Your task: The expected answer is the set of lines in the data below between the line holding "index mcp: (379, 535)" and the line holding "ring dip: (236, 207)", inclusive, written out exactly.

[[ Supplied information, beginning ]]

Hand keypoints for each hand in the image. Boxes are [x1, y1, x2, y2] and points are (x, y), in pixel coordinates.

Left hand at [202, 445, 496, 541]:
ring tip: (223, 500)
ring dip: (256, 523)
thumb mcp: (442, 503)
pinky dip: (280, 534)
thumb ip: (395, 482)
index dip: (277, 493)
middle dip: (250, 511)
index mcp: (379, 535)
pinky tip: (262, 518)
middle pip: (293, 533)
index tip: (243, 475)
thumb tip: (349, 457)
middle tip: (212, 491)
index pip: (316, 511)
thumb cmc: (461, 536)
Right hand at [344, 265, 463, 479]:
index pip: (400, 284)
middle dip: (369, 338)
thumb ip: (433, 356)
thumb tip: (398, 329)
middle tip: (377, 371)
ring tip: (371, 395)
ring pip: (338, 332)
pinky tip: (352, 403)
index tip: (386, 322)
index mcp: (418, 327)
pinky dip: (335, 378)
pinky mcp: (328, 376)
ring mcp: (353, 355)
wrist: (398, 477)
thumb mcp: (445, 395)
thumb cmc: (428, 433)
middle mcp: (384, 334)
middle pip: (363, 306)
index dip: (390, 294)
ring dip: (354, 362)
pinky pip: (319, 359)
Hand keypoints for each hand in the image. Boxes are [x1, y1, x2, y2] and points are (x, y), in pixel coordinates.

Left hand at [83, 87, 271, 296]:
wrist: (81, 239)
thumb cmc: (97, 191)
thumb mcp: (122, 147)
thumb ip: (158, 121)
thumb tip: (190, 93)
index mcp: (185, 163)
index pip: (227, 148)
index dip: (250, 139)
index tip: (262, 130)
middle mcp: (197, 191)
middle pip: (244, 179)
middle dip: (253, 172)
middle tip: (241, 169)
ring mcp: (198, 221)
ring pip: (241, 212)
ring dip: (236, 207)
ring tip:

[[ Supplied information, end ]]
[[ Supplied information, beginning ]]

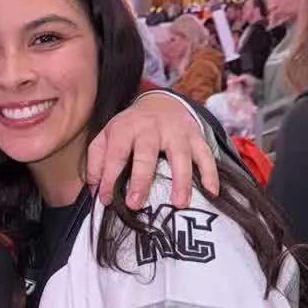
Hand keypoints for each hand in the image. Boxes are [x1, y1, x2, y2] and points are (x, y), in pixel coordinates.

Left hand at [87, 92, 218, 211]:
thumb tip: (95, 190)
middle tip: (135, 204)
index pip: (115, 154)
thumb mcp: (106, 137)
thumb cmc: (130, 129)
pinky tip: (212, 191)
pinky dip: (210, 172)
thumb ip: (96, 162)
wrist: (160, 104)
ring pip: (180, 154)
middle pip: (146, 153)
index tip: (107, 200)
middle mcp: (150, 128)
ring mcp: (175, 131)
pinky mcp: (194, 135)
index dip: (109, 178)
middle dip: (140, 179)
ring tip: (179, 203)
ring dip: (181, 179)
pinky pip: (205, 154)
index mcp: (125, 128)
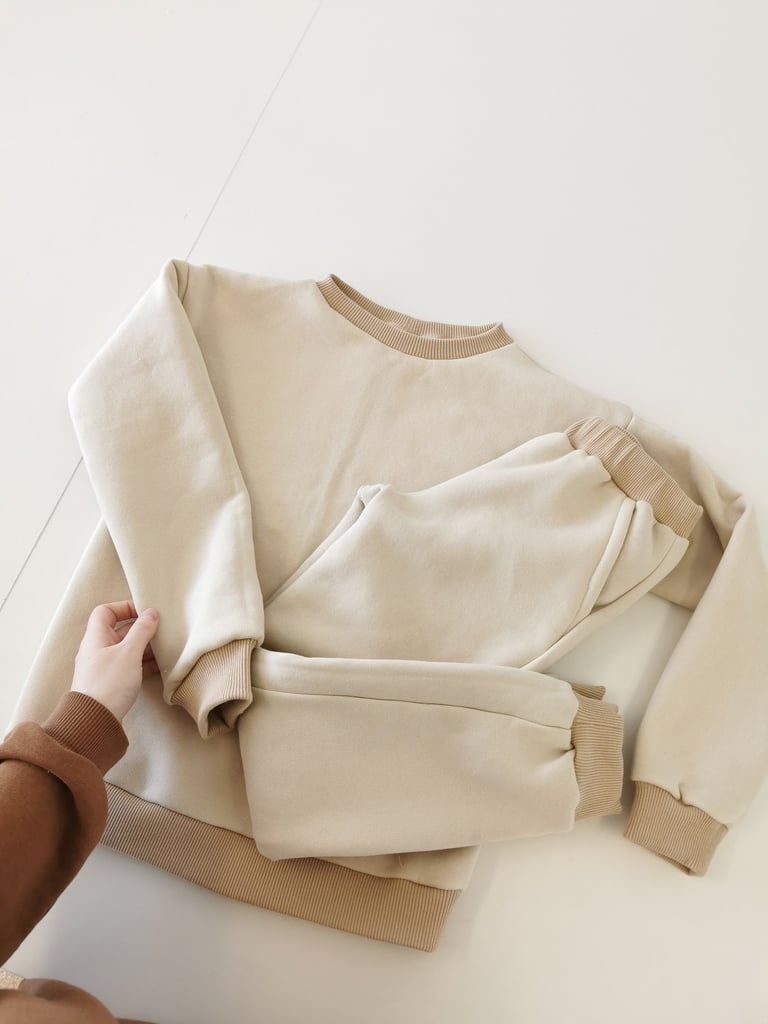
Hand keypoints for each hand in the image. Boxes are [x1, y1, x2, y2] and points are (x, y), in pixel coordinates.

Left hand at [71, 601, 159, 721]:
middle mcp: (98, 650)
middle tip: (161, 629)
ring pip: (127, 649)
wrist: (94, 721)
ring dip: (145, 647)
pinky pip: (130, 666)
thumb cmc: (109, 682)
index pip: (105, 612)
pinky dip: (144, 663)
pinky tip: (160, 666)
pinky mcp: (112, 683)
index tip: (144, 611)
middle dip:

[[ Supplied information, end ]]

Written reply:
index mcp: (379, 535)
pinky tip: (262, 518)
middle pip: (293, 533)
index tip: (243, 475)
thumb tip: (349, 457)
middle tip: (212, 491)
index pip: (316, 511)
thumb cmc: (461, 536)
Right hand at [344, 265, 463, 479]:
index pip: (400, 284)
middle dip: (369, 338)
thumb ip: (433, 356)
thumb tip: (398, 329)
middle tip: (377, 371)
ring tip: (371, 395)
ring pip: (338, 332)
pinky tip: (352, 403)
index tip: (386, 322)
index mcp: (418, 327)
pinky dip: (335, 378)
pinky mcp: (328, 376)
ring mcp: (353, 355)
wrist: (398, 477)
thumb mcp: (445, 395)
thumb cmc: (428, 433)
middle mcp: (384, 334)
middle pip: (363, 306)
index dip: (390, 294)
ring dip: (354, 362)
pinky pip: (319, 359)
Hand keypoints for each hand in the image. Boxes are [x1, y1, x2, y2] and points are (x, y), in pixel coordinates.

Left hand at [83, 87, 271, 296]:
wrist: (81, 239)
thumb cmc: (97, 191)
thumb mcp: (122, 147)
thumb ip: (158, 121)
thumb tip: (190, 93)
index mcp: (185, 163)
index pip: (227, 148)
index dip: (250, 139)
index tip: (262, 130)
middle mcp: (197, 191)
middle pip: (244, 179)
middle dip: (253, 172)
middle tip: (241, 169)
ring mcp: (198, 221)
ring pip: (241, 212)
ring dip: (236, 207)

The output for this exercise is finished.